#### Task input:

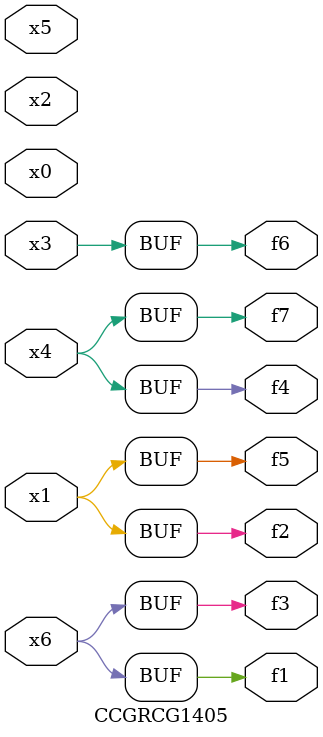
<source format=v>
module CCGRCG1405(
	input x0, x1, x2, x3, x4, x5, x6,
	output f1, f2, f3, f4, f5, f6, f7
);
	assign f1 = x6;
	assign f2 = x1;
	assign f3 = x6;
	assign f4 = x4;
	assign f5 = x1;
	assign f6 = x3;
	assign f7 = x4;
endmodule

</source>
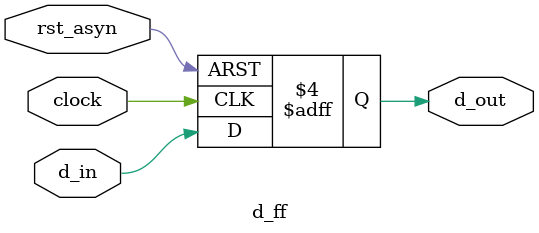
<source format=v>
`timescale 1ns / 1ps
  module d_ff
  (
//------------------------------------------------------------------------------
// INPUT DECLARATION
//------------------------------------------------------------------------------ 
    input     d_in 	        	, // Data input port declaration 
    input     clock			, // Clock input declaration
    input     rst_asyn	        	, // Asys. Reset of Active High type 
//------------------------------------------------------------------------------
// OUTPUT DECLARATION
//------------------------------------------------------------------------------
    output    d_out		  	  // Data out port declaration  
  ); 
//------------------------------------------------------------------------------
// REGISTER DECLARATION
//------------------------------------------------------------------------------
  reg	    d_out  	=  1'b0	    	; // Register Data out port declaration  
//------------------------------------------------------------------------------
// PROCEDURAL ALWAYS BLOCK - DFF with Asyn. Reset
//------------------------------------------------------------------------------     
  always@(posedge clock,posedge rst_asyn)
    begin
      if(rst_asyn == 1'b1)
         d_out <= 1'b0              	;
      else
         d_out <= d_in     	    	;  
    end
    
endmodule

</source>
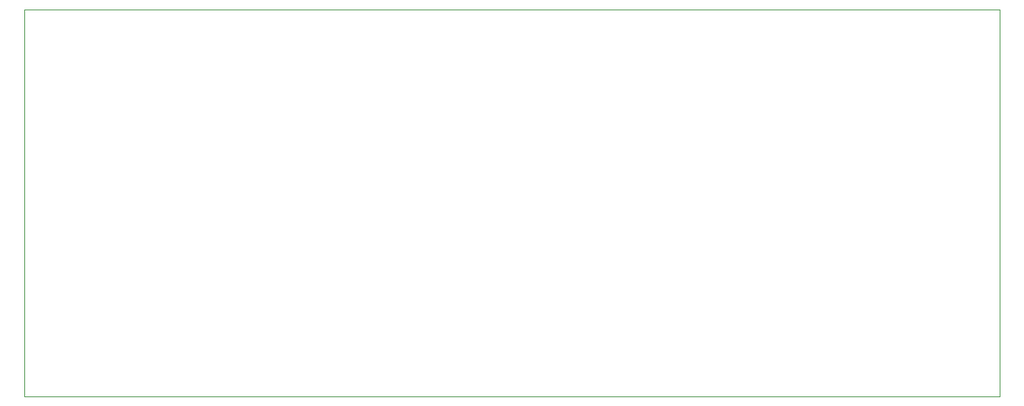
<source format=gbr>
%TF.GenerationSoftware,KiCad,Pcbnew,8.0.2*%
%TF.CreationDate,2024-05-25T18:25:13-04:00*%
%TF.ProjectId,8bc_clock,3862635f-636c-46f6-936b-2e6b69636164,3.0*%
%TF.SameCoordinates,Original*%
%TF.FileFunction,Profile,NP*%
%FSLAX46Y46*%
G04 Gerber Fmt 4.6, Leading zero omitted, Abs format (unit mm)*
G04 Created by KiCad (PCBNEW 8.0.2) date 2024-05-25 18:25:13*
%MOMM*%
%LPD*%
G01*
G04 APERTURE LIST*
%TA.AperFunction,Profile*%
%ADD10C,0.050000*%
%TD*%
G04 APERTURE END LIST*
D10*
X155000000Y-25500000D02*
X267000000Y-25500000D01*
X267000000Y-70000000D01*
X155000000Y-70000000D01*
X155000000Y-25500000D01*
M02*

</source>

#### The problem:
If an entry contains an image, skip the image and return the rest of the listing unchanged.

#### Your response:
<source format=v>
module CCGRCG1405(
	input x0, x1, x2, x3, x4, x5, x6,
	output f1, f2, f3, f4, f5, f6, f7
);
	assign f1 = x6;
	assign f2 = x1;
	assign f3 = x6;
	assign f4 = x4;
	assign f5 = x1;
	assign f6 = x3;
	assign f7 = x4;
endmodule

</source>
<source format=v>
`timescale 1ns / 1ps
  module d_ff
  (
//------------------------------------------------------------------------------
// INPUT DECLARATION
//------------------------------------------------------------------------------ 
    input     d_in 	        	, // Data input port declaration 
    input     clock			, // Clock input declaration
    input     rst_asyn	        	, // Asys. Reset of Active High type 
//------------------------------------------------------------------------------
// OUTPUT DECLARATION
//------------------------------------------------------------------------------
    output    d_out		  	  // Data out port declaration  
  ); 
//------------------------------------------------------------------------------
// REGISTER DECLARATION
//------------------------------------------------------------------------------
  reg	    d_out  	=  1'b0	    	; // Register Data out port declaration  
//------------------------------------------------------------------------------
// PROCEDURAL ALWAYS BLOCK - DFF with Asyn. Reset
//------------------------------------------------------------------------------     
  always@(posedge clock,posedge rst_asyn)
    begin
      if(rst_asyn == 1'b1)
         d_out <= 1'b0              	;
      else
         d_out <= d_in     	    	;  
    end
    
endmodule

</source>
<source format=gbr>
%TF.GenerationSoftware,KiCad,Pcbnew,8.0.2*%
%TF.CreationDate,2024-05-25T18:25:13-04:00*%
%TF.ProjectId,8bc_clock,3862635f-636c-46f6-936b-2e6b69636164,3.0*%
%TF.SameCoordinates,Original*%
%TF.FileFunction,Profile,NP*%
%FSLAX46Y46*%
G04 Gerber Fmt 4.6, Leading zero omitted, Abs format (unit mm)*
G04 Created by KiCad (PCBNEW 8.0.2) date 2024-05-25 18:25:13*
%MOMM*%
%LPD*%
G01*
G04 APERTURE LIST*
%TA.AperFunction,Profile*%
%ADD10C,0.050000*%
%TD*%
G04 APERTURE END LIST*
D10*
X155000000Y-25500000D02*
X267000000Y-25500000D01*
X267000000Y-70000000D01*
X155000000Y-70000000D01*
X155000000Y-25500000D01*
M02*

</source>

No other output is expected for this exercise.